◆ Stored data entries ◆
Start of Block
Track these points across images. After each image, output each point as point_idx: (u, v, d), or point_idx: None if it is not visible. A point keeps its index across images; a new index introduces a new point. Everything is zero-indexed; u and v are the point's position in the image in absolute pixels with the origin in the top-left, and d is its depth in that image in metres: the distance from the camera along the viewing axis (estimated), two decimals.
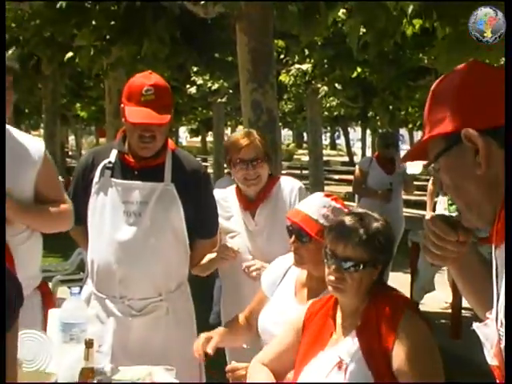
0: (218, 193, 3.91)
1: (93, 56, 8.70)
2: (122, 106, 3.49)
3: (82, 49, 8.98)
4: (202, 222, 3.60)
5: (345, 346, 2.60)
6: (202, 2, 6.96)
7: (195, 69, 15.81)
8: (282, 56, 14.09)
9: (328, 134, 54.33)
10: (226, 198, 3.94)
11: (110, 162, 3.50)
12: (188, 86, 18.95)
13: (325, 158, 22.73)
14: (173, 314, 3.51)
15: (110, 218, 3.44)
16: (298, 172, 28.67)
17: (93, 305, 3.49)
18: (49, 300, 3.50)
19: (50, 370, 2.82)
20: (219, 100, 21.82)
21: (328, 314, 2.75)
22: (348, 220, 2.67)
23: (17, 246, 3.27)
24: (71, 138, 48.56)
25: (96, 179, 3.49)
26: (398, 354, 2.47)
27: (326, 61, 13.83)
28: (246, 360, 3.13)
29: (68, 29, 8.88)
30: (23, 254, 3.29)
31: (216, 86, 19.58)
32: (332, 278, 2.62)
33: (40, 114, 18.61)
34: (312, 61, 14.68)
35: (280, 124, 9.65)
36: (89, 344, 2.68)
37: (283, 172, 30.90)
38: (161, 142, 3.49)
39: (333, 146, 56.88)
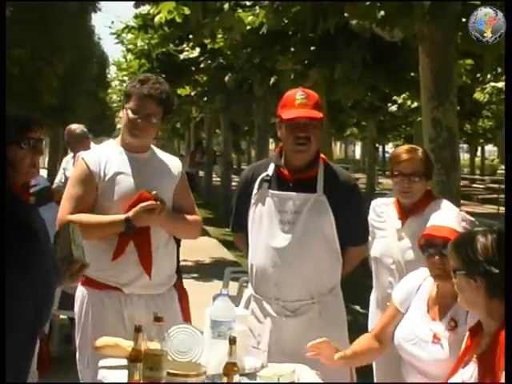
0: (376, 200, 3.83)
1: (293, 79, 8.67)
2: (278, 120, 3.38)
3: (284, 72, 8.99)
4: (352, 230, 3.40)
5: (469, 371, 2.41)
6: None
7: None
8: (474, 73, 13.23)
9: None
10: (381, 204, 3.77)
11: (267, 175, 3.41)
12: (389, 104, 18.46)
13: None
14: (325, 316, 3.33)
15: (267, 226, 3.34)
16: (496, 186, 25.39)
17: (252, 306, 3.40)
18: (183, 294, 3.54)
19: (200, 362, 2.74)
20: (419, 118, 21.13)
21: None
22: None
End of Block
◆ EXERCISE INSTRUCTIONS ◆
Type out the entries again without a single change, and leave the pictures out.

◆ ANSWER SPACE ◆
Track these points across images. After each image, output each point as point_idx: (u, v, d), or point_idx: None if it is not visible. A point keeps its index across images; a new index introduces a new point. Everything is zero-indexed; u and v are the point's position in the image in absolute pixels with the origin in the top-left, and d is its depth in that image in metres: the distance from the camera along the viewing axis (estimated), two decimals.
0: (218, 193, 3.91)
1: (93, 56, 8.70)
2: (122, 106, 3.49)
3: (82, 49, 8.98)
4: (202, 222, 3.60)
5: (345, 346, 2.60)
6: (202, 2, 6.96)
7: (195, 69, 15.81)
8: (282, 56, 14.09)
9: (328, 134, 54.33)
10: (226, 198, 3.94)
11: (110, 162, 3.50)
12: (188, 86, 18.95)
13: (325, 158, 22.73)
14: (173, 314, 3.51)
15: (110, 218, 3.44)
16: (298, 172, 28.67)
17: (93, 305, 3.49)
18: (49, 300, 3.50)
19: (50, 370, 2.82)
20: (219, 100, 21.82)
21: (328, 314, 2.75)
22: (348, 220, 2.67)
23: (17, 246, 3.27)
24: (71, 138, 48.56)
25: (96, 179, 3.49)
26: (398, 354, 2.47)
27: (326, 61, 13.83)
28: (246, 360, 3.13)
29: (68, 29, 8.88)
30: (23, 254, 3.29)
31: (216, 86, 19.58)
32: (332, 278, 2.62)
33: (40, 114, 18.61)
34: (312, 61, 14.68)
35: (280, 124, 9.65)
36: (89, 344, 2.68)
37: (283, 172, 30.90)
38: (161, 142, 3.49)
39: (333, 146, 56.88)
0: (376, 200, 3.83)
1: (293, 79, 8.67)
2: (278, 120, 3.38)
3: (284, 72, 8.99)
4: (352, 230, 3.40)
5: (469, 371, 2.41)
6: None
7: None
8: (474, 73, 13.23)
9: None
10: (381, 204, 3.77)
11: (267, 175, 3.41)
12: (389, 104, 18.46)
13: None
14: (325, 316, 3.33)
15: (267, 226, 3.34)
16: (496, 186, 25.39)
17: (252, 306, 3.40)
18: (183, 294, 3.54)
19: (200, 362, 2.74)
20: (419, 118, 21.13)
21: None
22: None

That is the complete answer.